[DATA BLOCK — start]

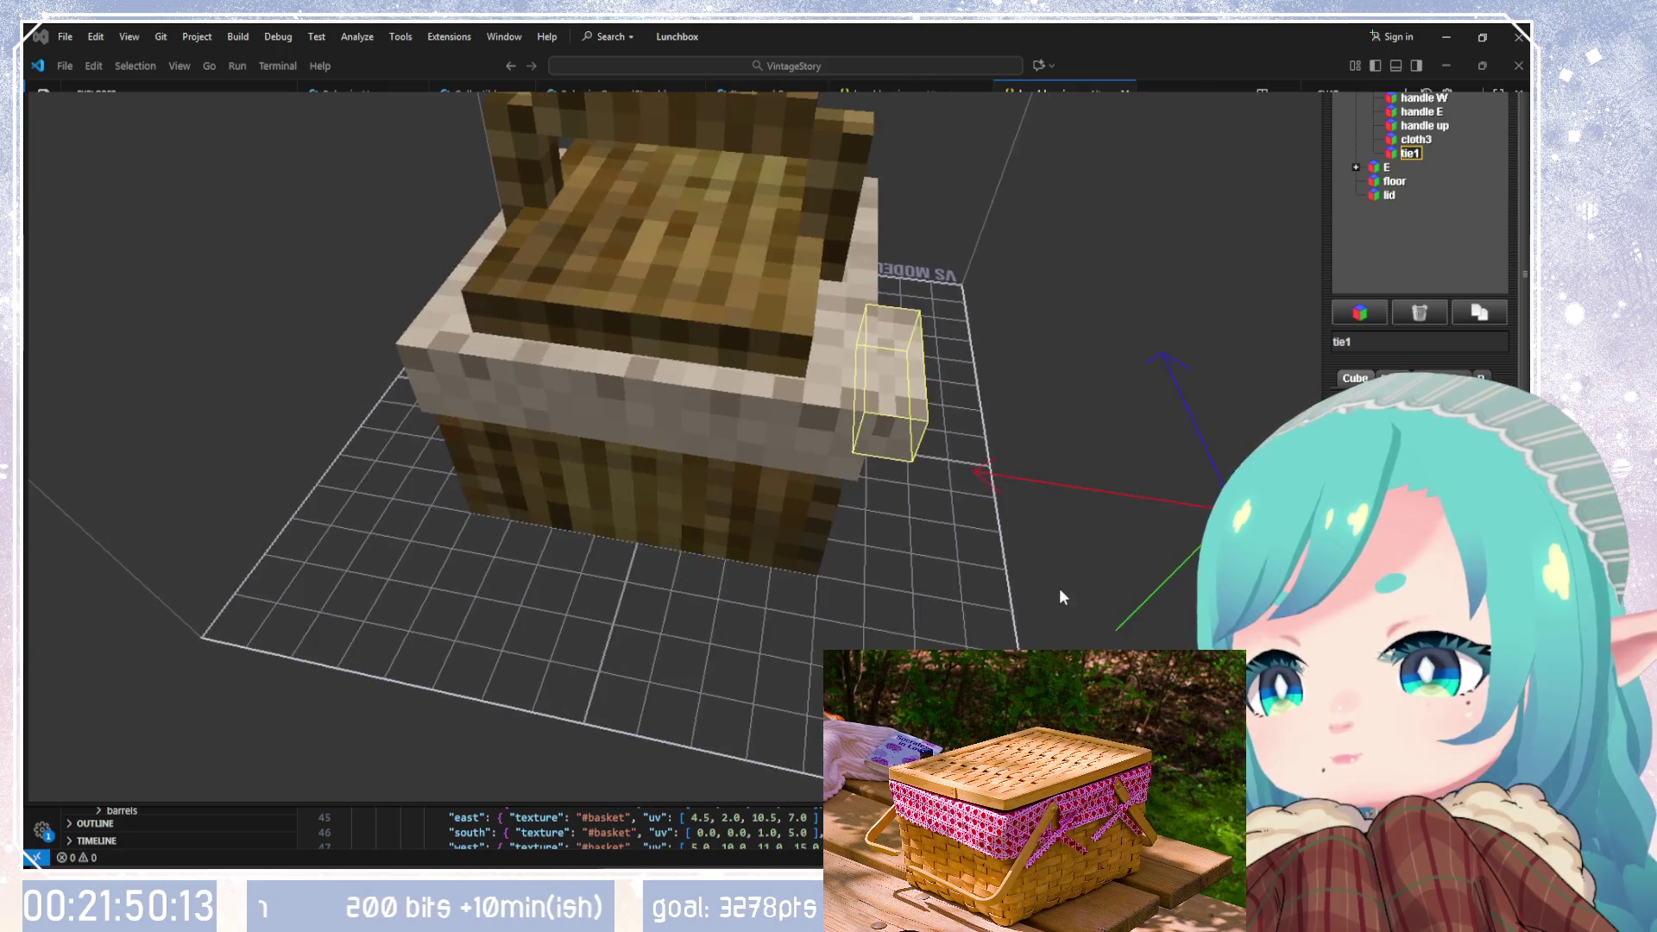
scroll(1416, 449, up, 1)
scroll(1415, 449, down, 1)
scroll(1416, 448, down, 3)
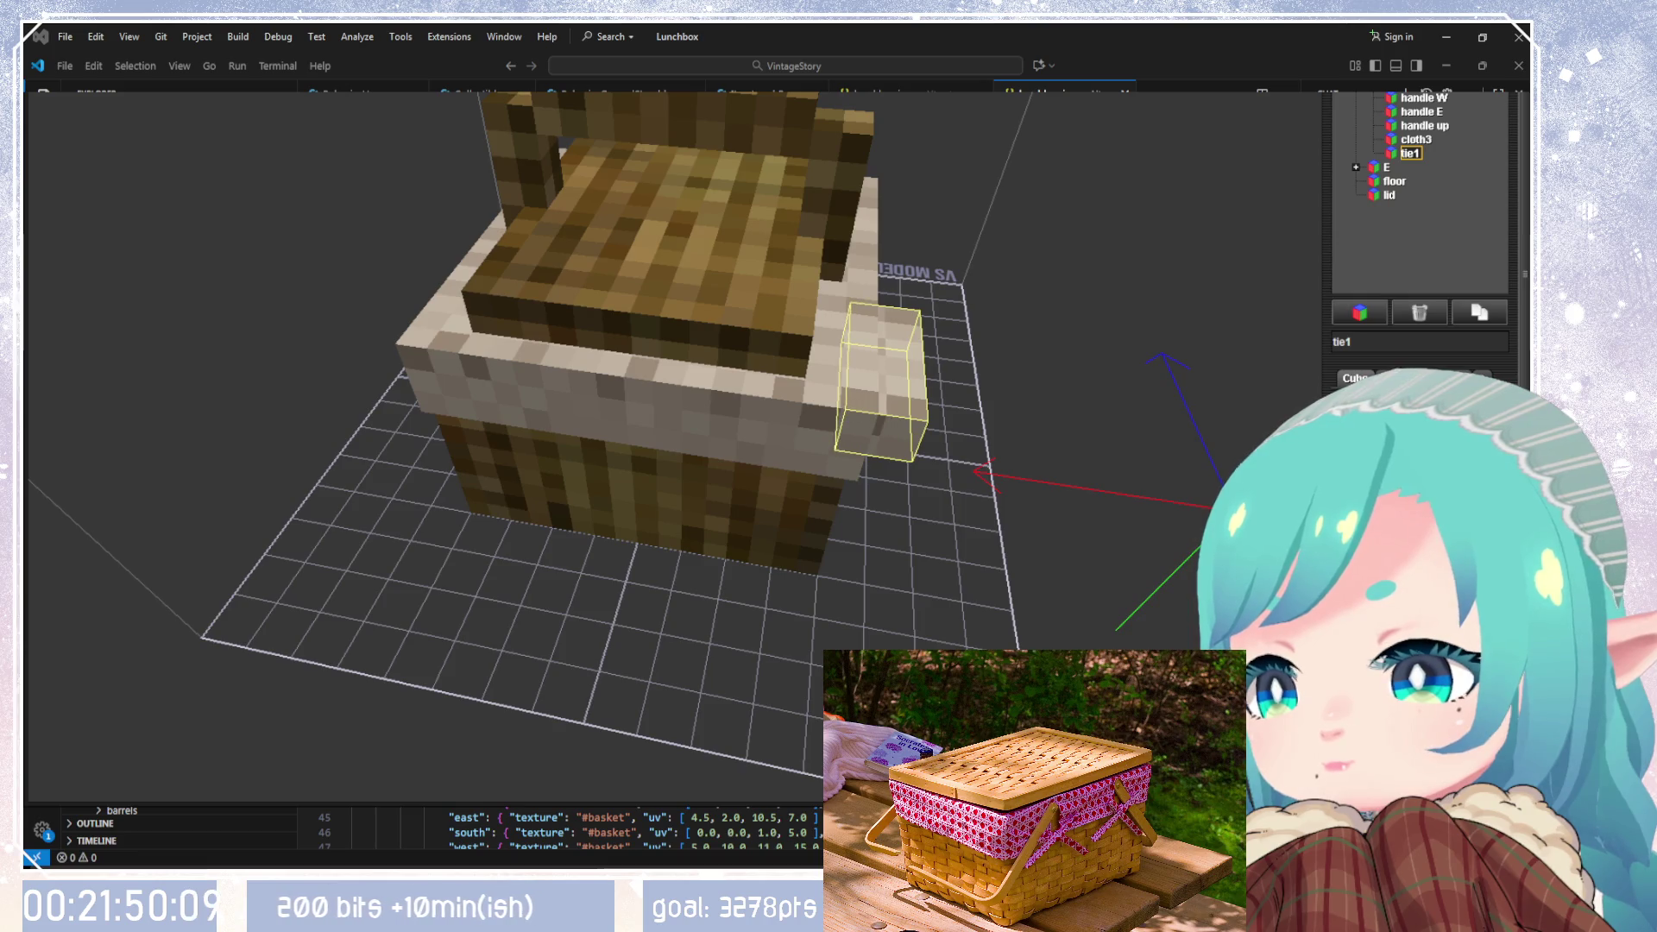
scroll(1415, 449, down, 4)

[DATA BLOCK — finish]

- _WHAT NEEDS TO BE DONE_
All of the material above must be retyped exactly, line for line, with the images dropped.

- _THE ANSWER_
scroll(1416, 449, up, 1)
scroll(1415, 449, down, 1)
scroll(1416, 448, down, 3)
scroll(1415, 449, down, 4)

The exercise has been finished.